- **Required work**
Leave the pictures out and reproduce all the entries word for word.

BEGIN Source data

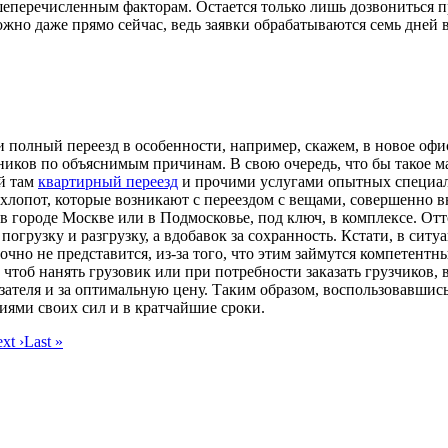
еперечисленным факторам. Остается только лишь дозвониться п
жно даже прямо сейчас, ведь заявки обрабатываются семь дней в 
 полный переезд в особенности, например, скажем, в новое офи
иков по объяснимым причинам. В свою очередь, что бы такое ма
й там
квартирный переезд
и прочими услугами опытных специа
х хлопот, которые возникают с переездом с вещами, совершенно 
в городе Москве или в Подмосковье, под ключ, в комплексе. Отто
огрузку и разгрузку, а вдобавок за сохранность. Кстати, в сит
точно не представится, из-за того, что этим займутся компетентн
чтоб нанять грузовик или при потребности заказать грузчиков, в
зателя и за оптимальную цену. Таким образом, воспользовавши
иями своих сил и в кратчайшие сроки.
xt ›
Last »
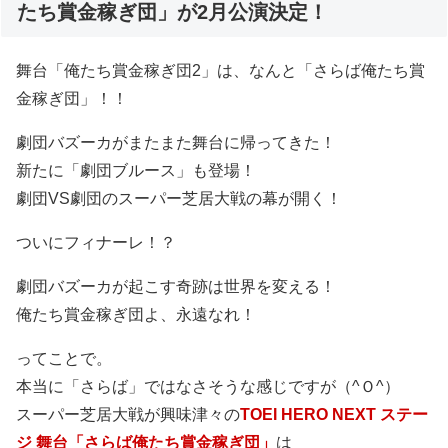
たち賞金稼ぎ団」が2月公演決定！
舞台「俺たち賞金稼ぎ団2」は、なんと「さらば俺たち賞
金稼ぎ団」！！
劇団バズーカがまたまた舞台に帰ってきた！
新たに「劇団ブルース」も登場！
劇団VS劇団のスーパー芝居大戦の幕が開く！
ついにフィナーレ！？
劇団バズーカが起こす奇跡は世界を変える！
俺たち賞金稼ぎ団よ、永遠なれ！
ってことで。
本当に「さらば」ではなさそうな感じですが（^Ｏ^）
スーパー芝居大戦が興味津々の
TOEI HERO NEXT ステー
ジ 舞台「さらば俺たち賞金稼ぎ団」
は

END Source data

- **Output for this exercise**
еперечисленным факторам. Остается только лишь дозвониться п
жно даже прямо сейчас, ведь заявки обрабатываются семь дней в 
 полный переезд в особенности, например, скажем, в новое офи
иков по объяснимым причинам. В свою очередь, что бы такое ма
й там
квартирный переезд
и прочими услугами опытных специа
х хлопот, которые возникают с переездом с вещами, совершенно 
в городе Москве или в Подмосковье, под ключ, в комплексе. Отто
огрузку и разгрузку, а вдобавок за сохранность. Кстати, в сит
точно не представится, из-за того, что этим займутся компетентн
чтоб нанять грузовик или при потребности заказать грузчиков, в
зателя и за оптимальную цену. Таким образом, воспользовавши
иями своих сил и в кратчайшие сроки.
xt ›
Last »
たち賞金稼ぎ団」が2月公演決定！
舞台「俺たち賞金稼ぎ団2」は、なんと「さらば俺たち賞
金稼ぎ団」！！
劇団バズーカがまたまた舞台に帰ってきた！
新たに「劇団ブルース」も登場！
劇団VS劇団のスーパー芝居大戦の幕が開く！
ついにフィナーレ！？
劇団バズーカが起こす奇跡は世界を変える！
俺たち賞金稼ぎ団よ、永遠なれ！
ってことで。
本当に「さらば」ではなさそうな感じですが（^Ｏ^）
スーパー芝居大戦が興味津々の
TOEI HERO NEXT ステー
ジ 舞台「さらば俺たち賞金稼ぎ団」
は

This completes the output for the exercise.